Depression and radicalisation: images reveal plight of displaced male refugees
Source:The Art Newspaper Author:Gareth Harris Date: 2017-07-19 Size:
A series of images documenting the plight of male refugees ……

Edward Jonkler, Untitled (2017). A man in a separate sealed section of the Vial camp on the Greek island of Chios, that is supposed to be for unaccompanied minors. (Courtesy of Edward Jonkler)

A series of images documenting the plight of male refugees, and the psychological problems they face, are due to go on show in the Education Room at the Saatchi Gallery in London this week (The Lost Men of Syria, 20 July-9 August). The works are by the London-based photojournalist Edward Jonkler, who has chronicled the experiences of men held in refugee camps and asylum centres across the Middle East and Europe.
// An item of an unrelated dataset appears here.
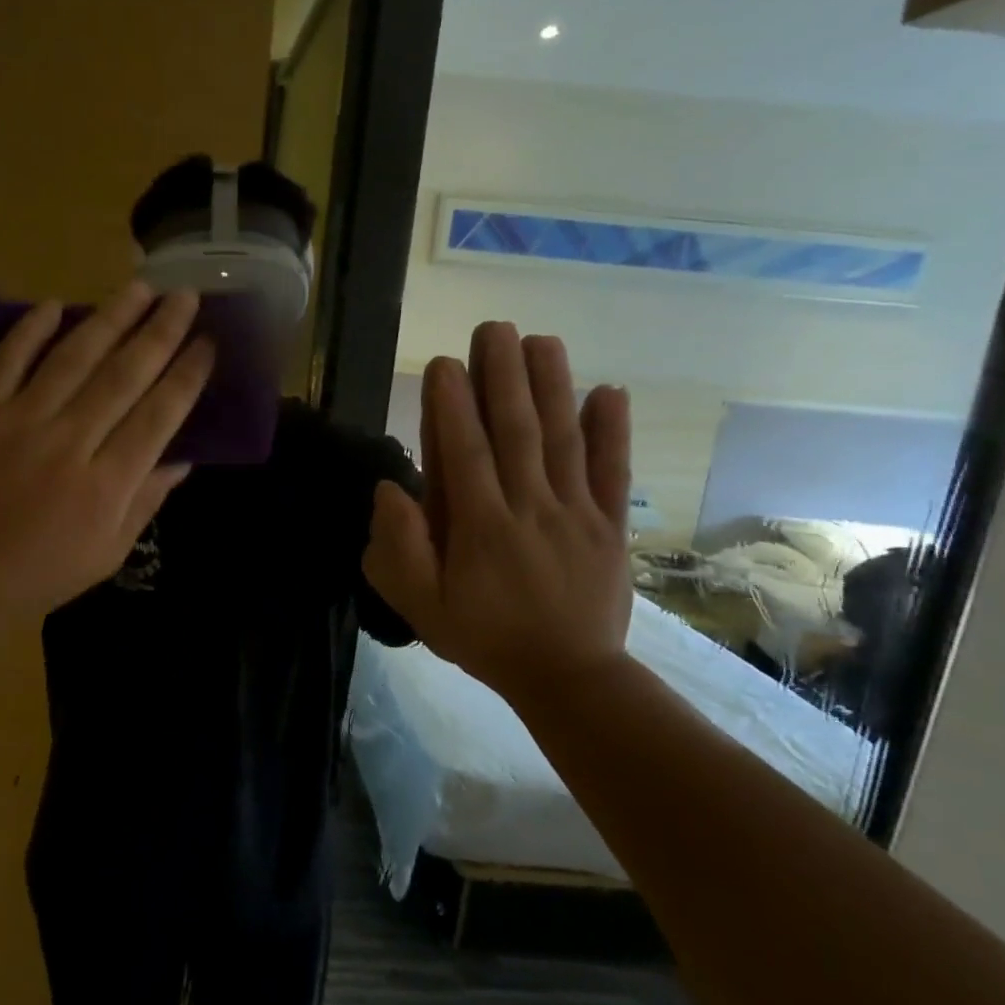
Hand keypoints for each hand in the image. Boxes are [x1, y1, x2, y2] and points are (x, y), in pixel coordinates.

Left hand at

Jonkler spent time in the former refugee camp in Calais known as “the jungle”, which he visited on 12 occasions. He also went to Lesbos in Greece with the London-based non-profit, The Worldwide Tribe, which is behind the current exhibition. He also worked in camps and unofficial settlements in Turkey, Lebanon, and Jordan.

The Rukban camp, located in Syria near the Jordanian border, proved particularly challenging. “In Rukban, there are approximately 75,000 refugees living in tents and mud houses in appalling conditions, under constant attack by the Islamic state, and they can't go anywhere. Access is tightly controlled and we had a large military escort,” he tells The Art Newspaper. “But the worst conditions outside of Syria I've seen are on the Greek island of Chios, where approximately 3,000 Syrians and Iraqis are waiting for an asylum decision or have already been refused. Many consider suicide and the limbo they are held in is unbearable for most,” he adds.

Jonkler’s images highlight the mental health issues surfacing in the camps where the men, formally the family breadwinners and business owners, feel bereft. “Mental health is definitely the most pressing problem, but this takes many forms. Ultimately, the most prevalent issue is getting people productive again; when they have spent their whole lives working hard and suddenly are unable to do anything,” he says. Substance abuse is subsequently prevalent.

Potential radicalisation is another concern. “I'm sure governments are aware of the radicalisation risk in camps… there isn't enough of a behavioural science-led effort to tackle the psychological and sociological issues and effects on refugees themselves. If problems around integration were looked at with more of a mental health angle, we would be immediately focusing on rehabilitation in a more pragmatic and positive way, which would help everyone.”

According to International Organisation for Migration, a UN-affiliated body, around 550,000 Syrians entered Europe after travelling by sea from Turkey to Greece during 2015 and 2016.